Packing for any Trip should come with a game plan: you’ll want to do so efficiently, neither under nor over-packing. This does pose an interesting question, though. What exactly you should bring on your trip to Italy? Here are a few essential items that should definitely go into your suitcase.
Most people keep their emergency contacts and travel information on their mobile devices or their laptops, but you never know when technology will decide to work against you. Keep a couple of redundant printouts and keep them on you at all times when you go sightseeing, so that you always have the information on hand when you need it. It’s also a good idea to keep photocopies of your passport handy, in case you lose it. You’ll be able to get a replacement at your country’s embassy much easier if you have a copy of the original.
A travel adapter
Italy’s standard electric supply is 220V, though appliances running 240V will work, too. Plugs either come in two or three round pin versions, so an adapter is useful for charging your cellular phone and laptop. Leave the hairdryer at home, though, as most hotels are happy to provide one. If you absolutely need to bring something but are worried about the voltage difference, we recommend that you check out various adapter/converter kits – they’re usually found at home supply stores or available online. You can also look into splitters or extension cords if you’re traveling with a group. This way, there’s no need to fight over outlets.
If you take any prescription medication, count out exactly how many you’ll need, but try to keep them in the bottles they came in – with the prescription, if possible. It’s also wise to keep a stock of over-the-counter medicines in case of emergency or sickness. While you can get just about any kind of medication in Italian drug stores, there’s a chance they’ll be more expensive. Also, keep in mind that painkillers are kept behind the counter at Italy’s pharmacies. You’ll have to ask for them specifically if you need them.
Hear us out. Italy has fantastic wine. You don’t want to be caught in a situation when you’ve been presented with a great bottle and don’t have the means to open it with. Dining in your hotel room can save you a lot of money in the long run, but it doesn’t have to feel anything less than la dolce vita. A bottle of wine can elevate any meal, so buy one outside and bring it back. Corkscrews also come in handy when you’re in the mood for a picnic lunch outside somewhere gorgeous. A bit of bread, a bit of cheese, and wine – it’s bliss. Don’t miss out by being unprepared.

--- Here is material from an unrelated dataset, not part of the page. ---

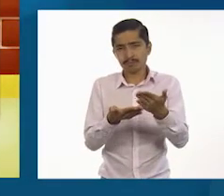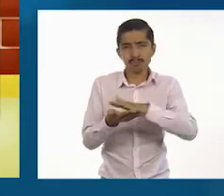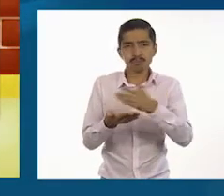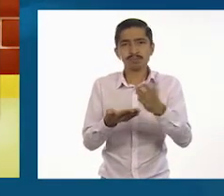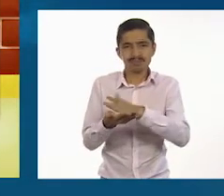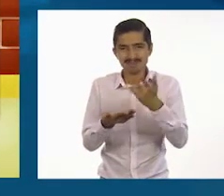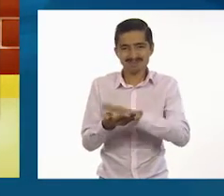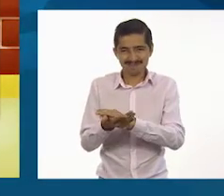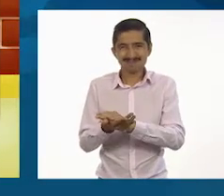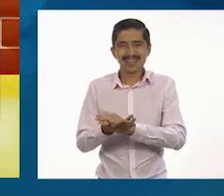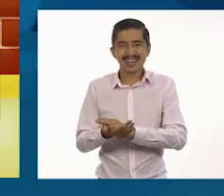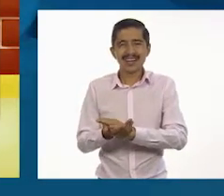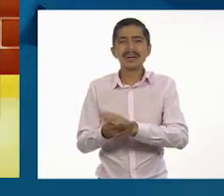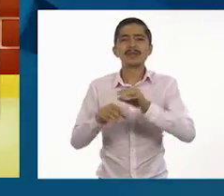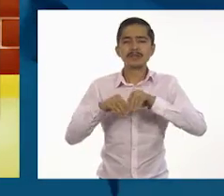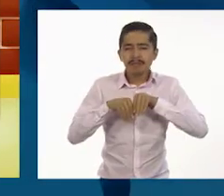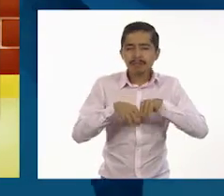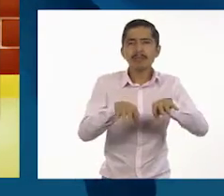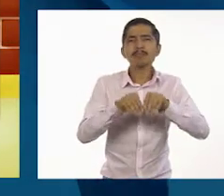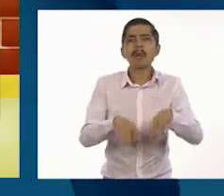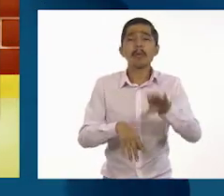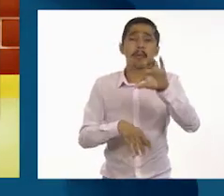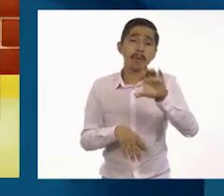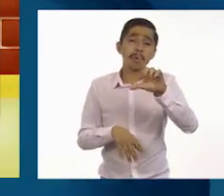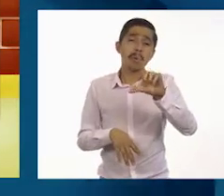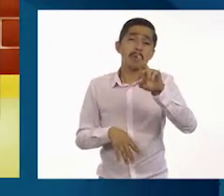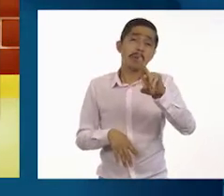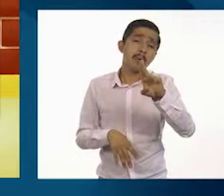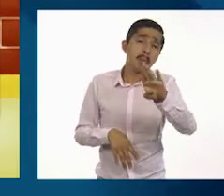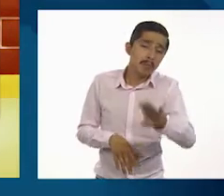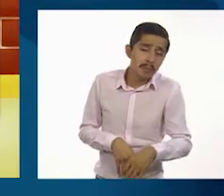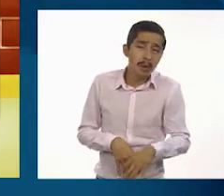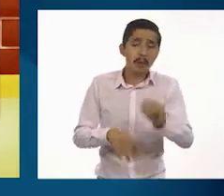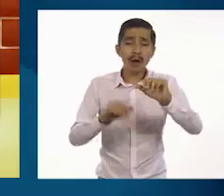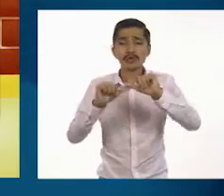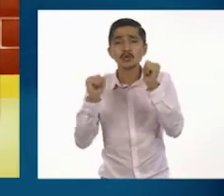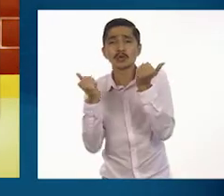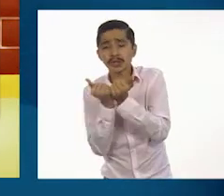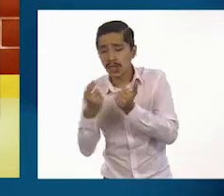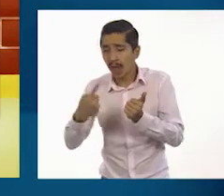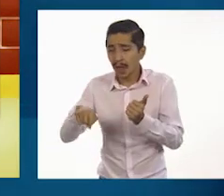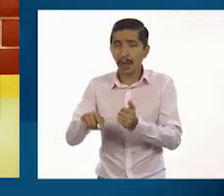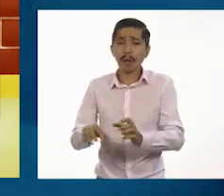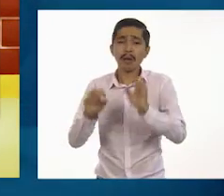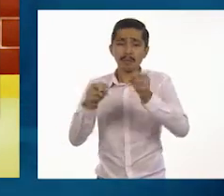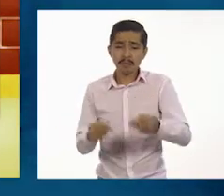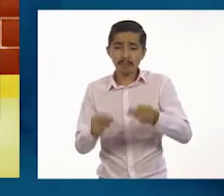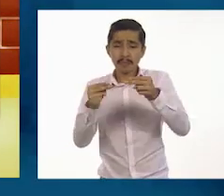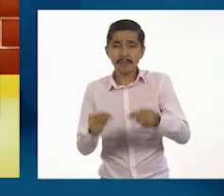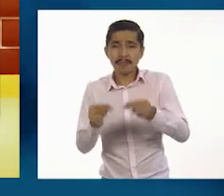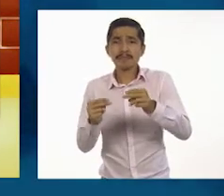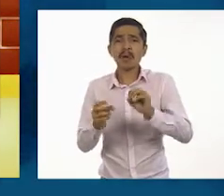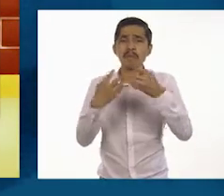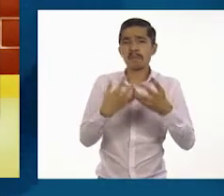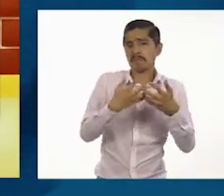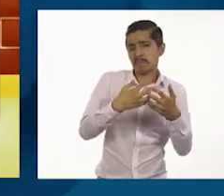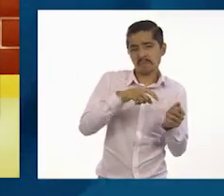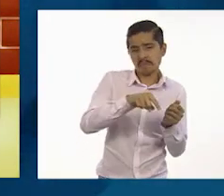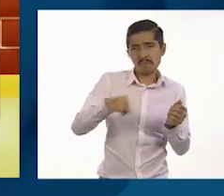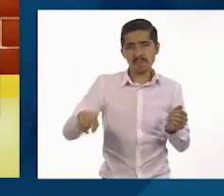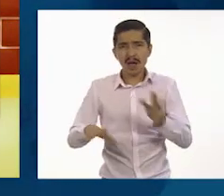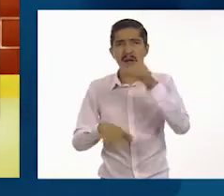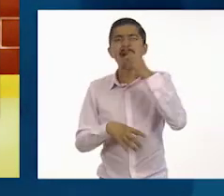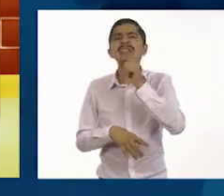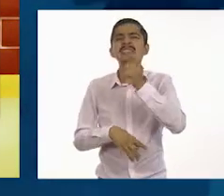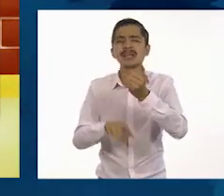boletines son publicados por clubes, asociaciones, negocios y compañías, para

Conditioner, lotion, deodorant
The first two might be basic products provided at most hotels you’re used to, but not in Europe. Deodorant can also be challenging to find if you run out, so bring extra. Keep small bits of skin cream in contact lens cases if you have a multi-step routine, and make sure to transfer product into smaller travel-size bottles to save space.
If possible, have your money converted to Euros before traveling to Italy. Even in big cities like Rome and Venice, credit cards aren’t widely accepted, and many establishments don’t take them. Check with your bank if your debit card will work in Italy, and advise them of your travel plans. Most banks freeze cards if they notice suspicious activity, and this safeguards against that possibility. You can also keep your money in a discreet money belt. You wear this under your clothes to keep it safe from snatchers and pickpockets.